Nächstes Konzerte: 1. Oktober, 15.00 Uhr, Chateau de Gruyères

Lateinisch mirabilis heisst «wundersam» oder «staunenswert». Das passt punktgenau auf die Art und Weise, wie das Ensemble die populäre Musik des 16. Jahrhunderts zum Klingen bringt. Wer beim Stichwort Renaissance zarte Lautenklänge und Blockflöten erwartet, sieht sich hier eines Besseren belehrt. Das Quartett rund um die Vollblutmusikanten Markus Maggiori und Daniel Som gibt den Märschen, Tänzen und Liedern der alten Eidgenossenschaft ungewohnten Schwung und Rhythmus mit.

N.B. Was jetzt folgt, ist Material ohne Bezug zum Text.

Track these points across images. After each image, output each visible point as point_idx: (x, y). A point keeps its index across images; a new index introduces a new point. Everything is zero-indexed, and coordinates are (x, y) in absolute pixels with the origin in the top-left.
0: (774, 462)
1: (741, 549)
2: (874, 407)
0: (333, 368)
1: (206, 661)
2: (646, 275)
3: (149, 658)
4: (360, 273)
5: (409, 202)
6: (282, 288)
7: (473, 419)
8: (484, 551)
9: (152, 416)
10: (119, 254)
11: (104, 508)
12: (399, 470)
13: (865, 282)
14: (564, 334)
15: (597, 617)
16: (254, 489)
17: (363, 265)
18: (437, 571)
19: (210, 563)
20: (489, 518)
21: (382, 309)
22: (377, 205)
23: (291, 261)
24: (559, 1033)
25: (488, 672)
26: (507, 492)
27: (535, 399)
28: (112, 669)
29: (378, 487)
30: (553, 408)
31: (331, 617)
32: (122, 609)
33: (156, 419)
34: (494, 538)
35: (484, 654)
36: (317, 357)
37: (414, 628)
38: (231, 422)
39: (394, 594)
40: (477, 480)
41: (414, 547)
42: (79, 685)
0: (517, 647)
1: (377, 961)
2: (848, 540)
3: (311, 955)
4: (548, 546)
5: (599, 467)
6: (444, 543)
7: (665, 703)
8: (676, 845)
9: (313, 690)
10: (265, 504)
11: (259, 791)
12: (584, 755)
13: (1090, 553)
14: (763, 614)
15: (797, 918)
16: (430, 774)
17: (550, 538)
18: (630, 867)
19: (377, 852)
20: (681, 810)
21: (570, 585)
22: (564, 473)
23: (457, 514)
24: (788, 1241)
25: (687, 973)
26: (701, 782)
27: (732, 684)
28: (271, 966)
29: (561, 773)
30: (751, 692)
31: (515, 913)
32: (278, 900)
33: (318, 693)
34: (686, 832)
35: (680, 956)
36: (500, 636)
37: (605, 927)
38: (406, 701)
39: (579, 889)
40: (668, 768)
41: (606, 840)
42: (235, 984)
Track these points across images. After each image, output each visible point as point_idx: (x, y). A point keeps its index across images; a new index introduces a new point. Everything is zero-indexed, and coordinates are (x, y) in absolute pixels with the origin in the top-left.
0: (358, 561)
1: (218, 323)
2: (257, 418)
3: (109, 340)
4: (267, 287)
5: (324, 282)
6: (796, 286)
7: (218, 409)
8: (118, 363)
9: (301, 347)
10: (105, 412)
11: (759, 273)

Die unzimperlichen Melodien und Texte aus den Tabulaturen und Liederbüchern um 1550 widerspiegeln ein ungebärdiges Zeitalter: Mit dem Stierenmarsch führten Pfeifer und Trommler einst die Reisläufer aus den Bergen ins Schlachtgetümmel, und das Lied vom fidelen Drescher machte an manch einem Tavernentisch die Runde.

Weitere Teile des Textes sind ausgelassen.